__What you will do__
Which lines in the records below contain the string "intrinsic"? List each such line in full, treating uppercase and lowercase as different.

__Data shown__
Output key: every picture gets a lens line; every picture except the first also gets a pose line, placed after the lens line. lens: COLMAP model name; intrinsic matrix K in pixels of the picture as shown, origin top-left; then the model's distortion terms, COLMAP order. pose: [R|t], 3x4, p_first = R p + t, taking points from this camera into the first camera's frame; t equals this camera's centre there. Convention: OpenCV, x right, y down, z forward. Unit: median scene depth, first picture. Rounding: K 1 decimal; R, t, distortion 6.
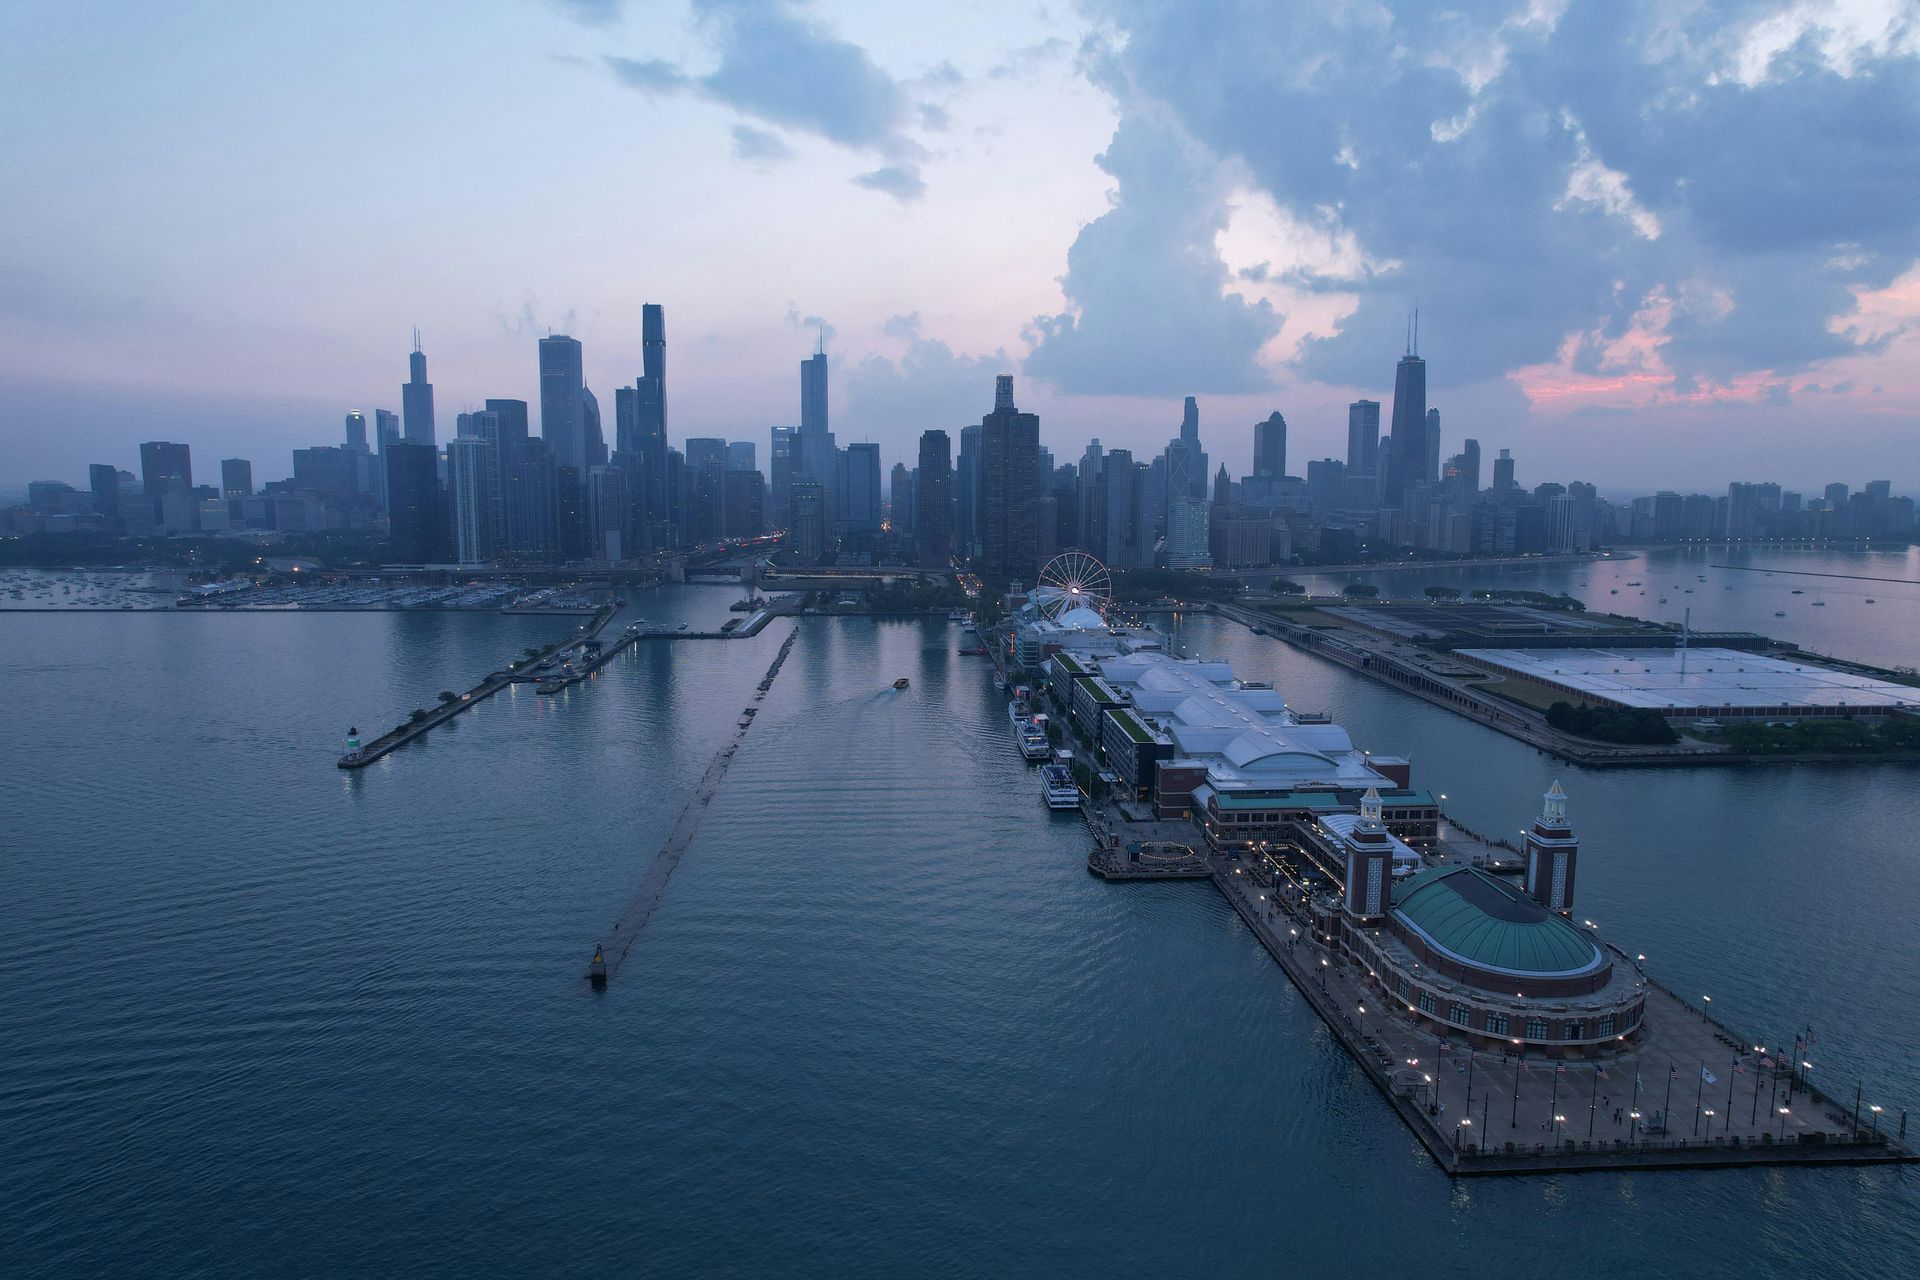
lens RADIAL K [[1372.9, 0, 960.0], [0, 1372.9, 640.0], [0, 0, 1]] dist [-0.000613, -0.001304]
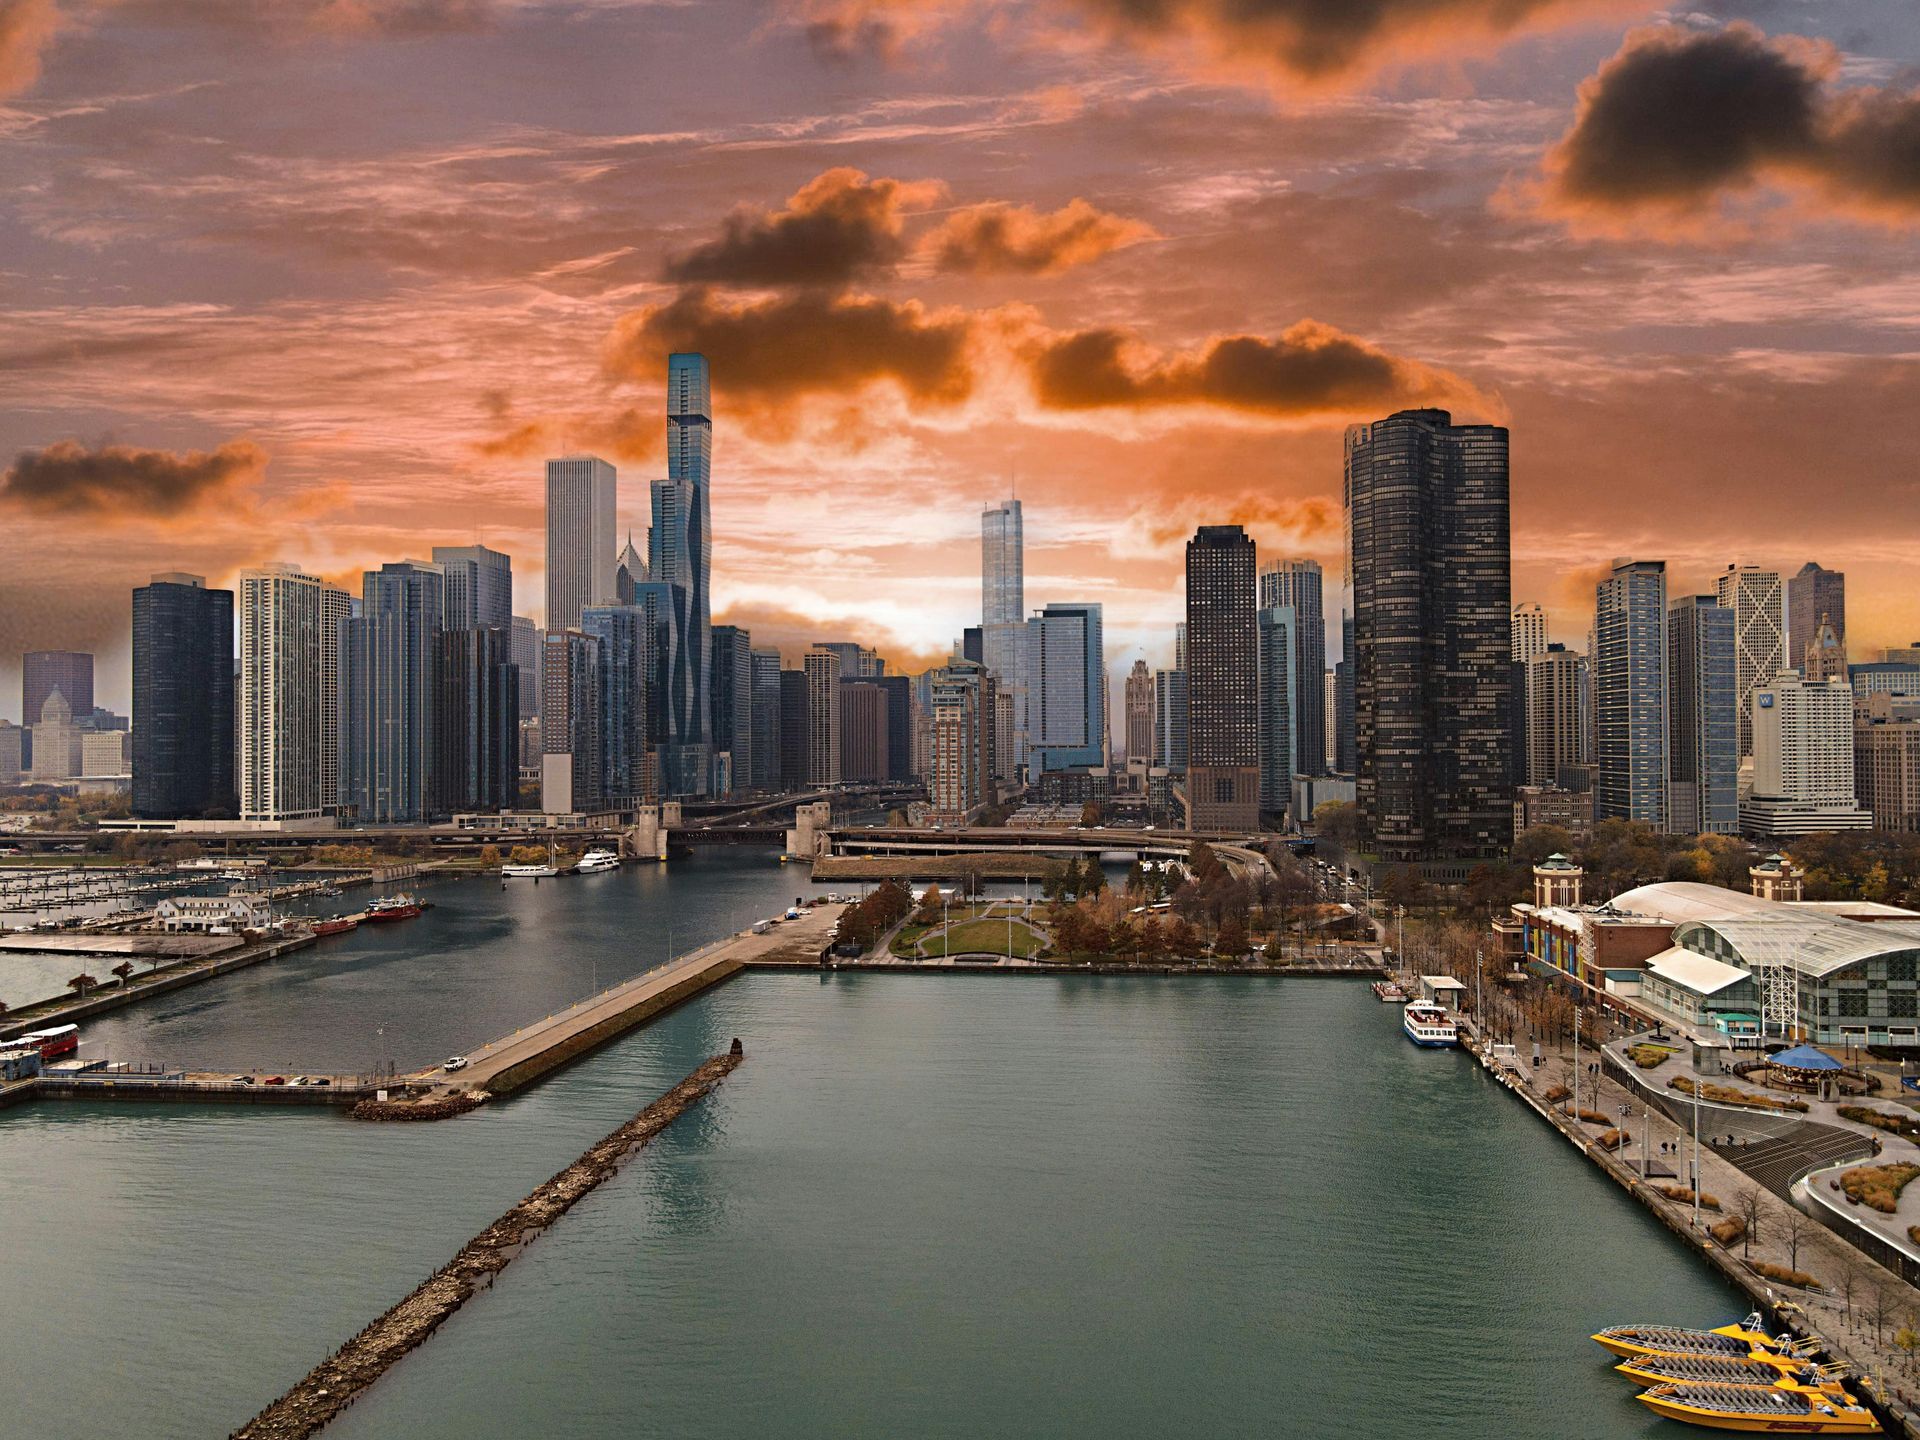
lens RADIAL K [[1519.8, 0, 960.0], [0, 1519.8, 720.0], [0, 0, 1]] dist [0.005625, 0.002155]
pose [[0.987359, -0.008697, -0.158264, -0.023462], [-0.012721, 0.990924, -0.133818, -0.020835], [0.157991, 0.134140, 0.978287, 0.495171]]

...

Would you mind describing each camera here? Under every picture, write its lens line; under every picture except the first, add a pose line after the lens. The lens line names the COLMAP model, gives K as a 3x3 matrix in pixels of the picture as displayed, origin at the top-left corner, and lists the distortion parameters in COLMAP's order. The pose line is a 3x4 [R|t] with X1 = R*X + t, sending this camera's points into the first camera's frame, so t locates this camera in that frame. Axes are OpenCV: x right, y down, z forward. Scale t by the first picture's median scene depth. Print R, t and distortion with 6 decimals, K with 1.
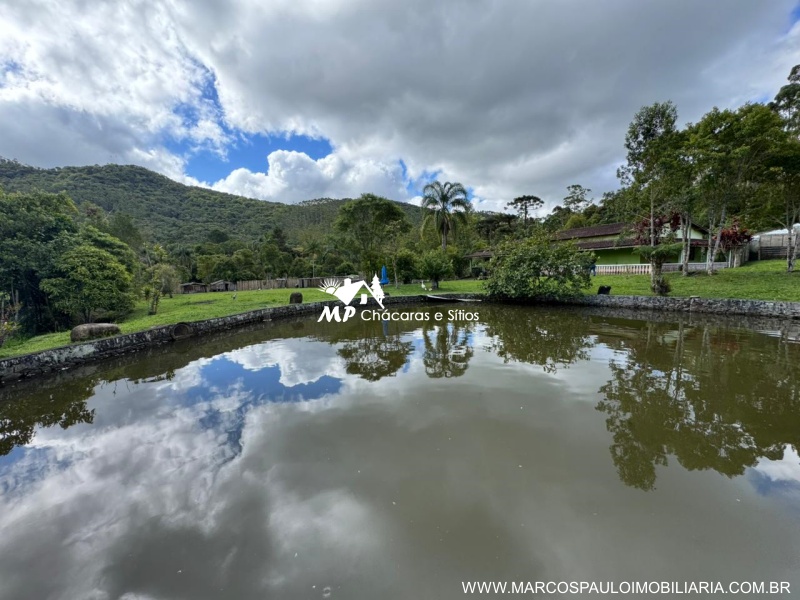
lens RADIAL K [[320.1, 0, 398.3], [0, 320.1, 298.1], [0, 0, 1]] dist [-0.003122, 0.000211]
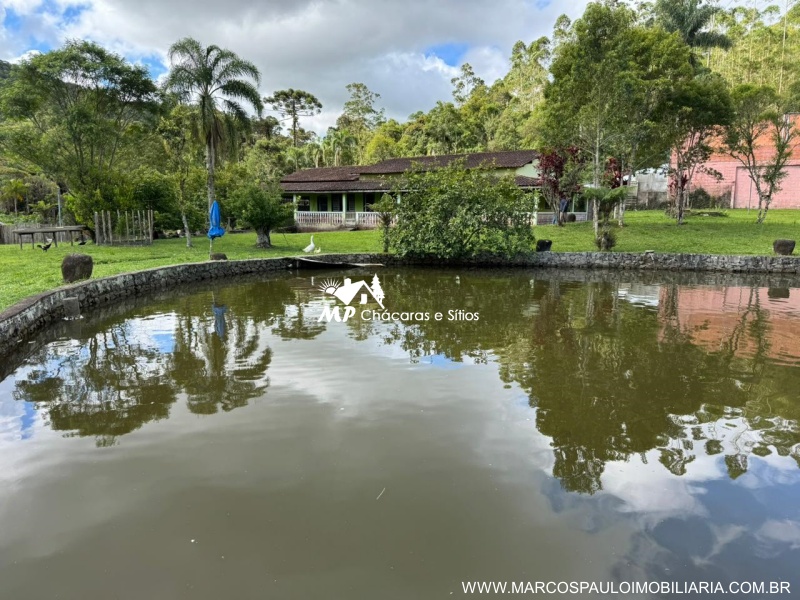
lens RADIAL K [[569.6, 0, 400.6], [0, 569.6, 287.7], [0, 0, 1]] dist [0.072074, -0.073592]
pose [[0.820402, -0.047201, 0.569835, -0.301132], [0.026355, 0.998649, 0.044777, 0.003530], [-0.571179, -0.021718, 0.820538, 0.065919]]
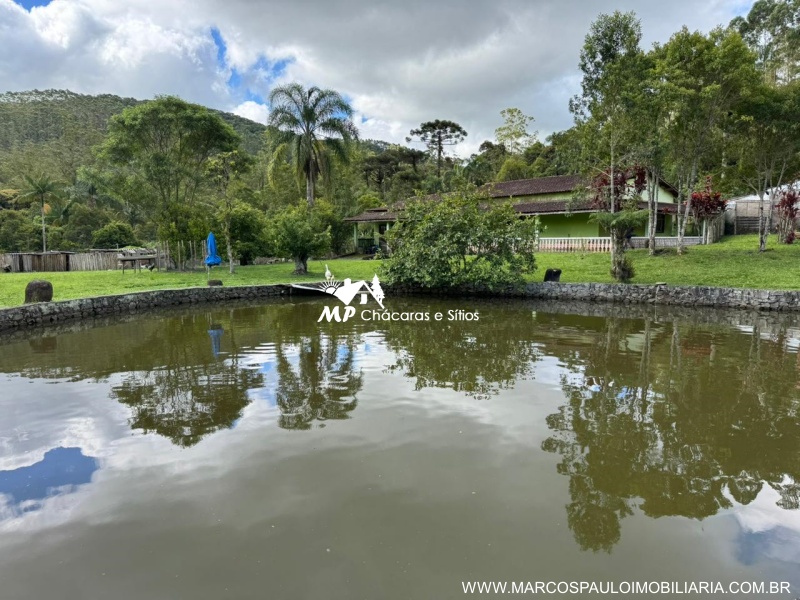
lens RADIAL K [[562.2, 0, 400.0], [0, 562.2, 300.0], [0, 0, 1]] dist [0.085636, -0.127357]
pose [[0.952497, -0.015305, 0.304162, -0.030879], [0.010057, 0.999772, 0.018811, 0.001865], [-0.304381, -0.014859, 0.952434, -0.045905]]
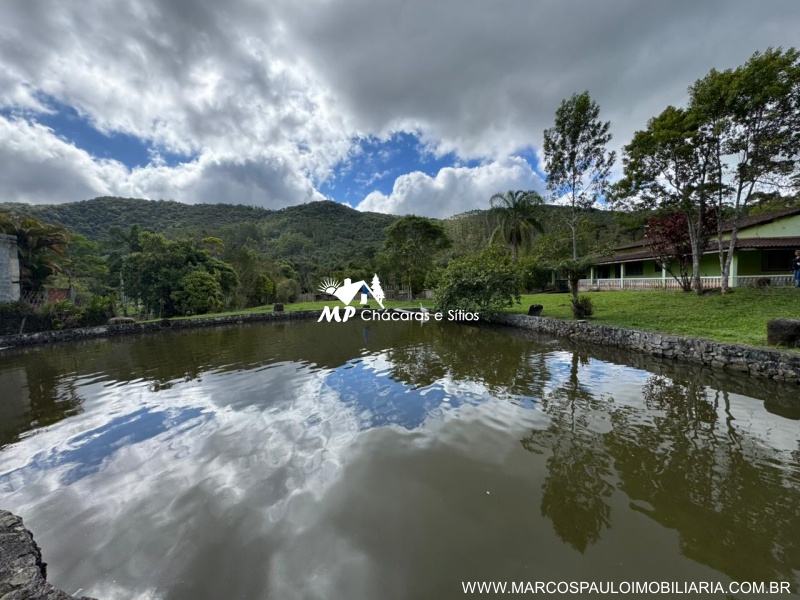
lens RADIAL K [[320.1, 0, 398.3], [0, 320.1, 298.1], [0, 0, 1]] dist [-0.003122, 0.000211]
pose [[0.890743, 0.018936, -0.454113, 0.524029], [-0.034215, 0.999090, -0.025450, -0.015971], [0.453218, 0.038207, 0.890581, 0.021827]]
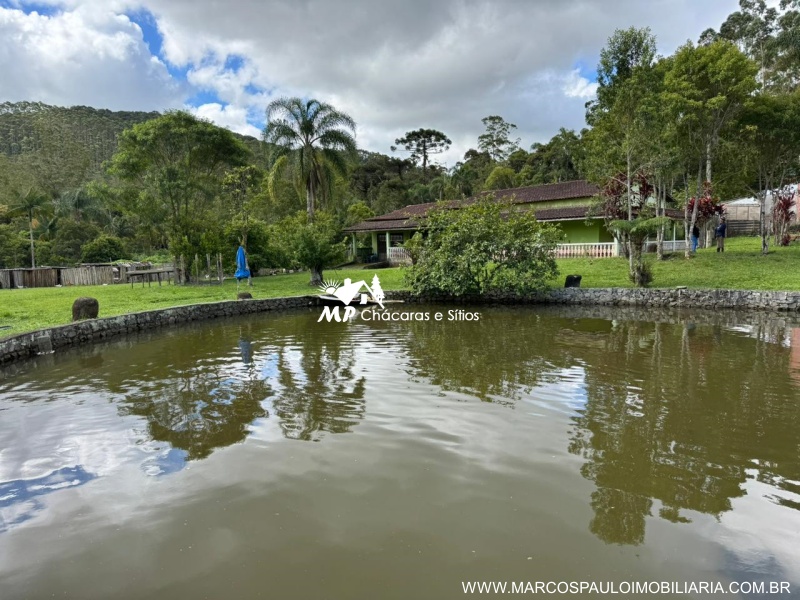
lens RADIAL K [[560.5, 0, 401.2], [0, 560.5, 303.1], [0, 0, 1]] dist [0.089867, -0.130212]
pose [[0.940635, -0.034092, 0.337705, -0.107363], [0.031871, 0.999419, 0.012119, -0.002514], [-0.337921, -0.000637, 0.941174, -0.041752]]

__Task solution__
Output key: every picture gets a lens line; every picture except the first also gets a pose line, placed after the lens line. lens: COLMAP model name; intrinsic matrix K in pixels of the picture as shown, origin top-left; then the model's distortion terms, COLMAP order. pose: [R|t], 3x4, p_first = R p + t, taking points from this camera into the first camera's frame; t equals this camera's centre there. Convention: OpenCV, x right, y down, z forward. Unit: median scene depth, first picture. Rounding: K 1 decimal; R, t, distortion 6.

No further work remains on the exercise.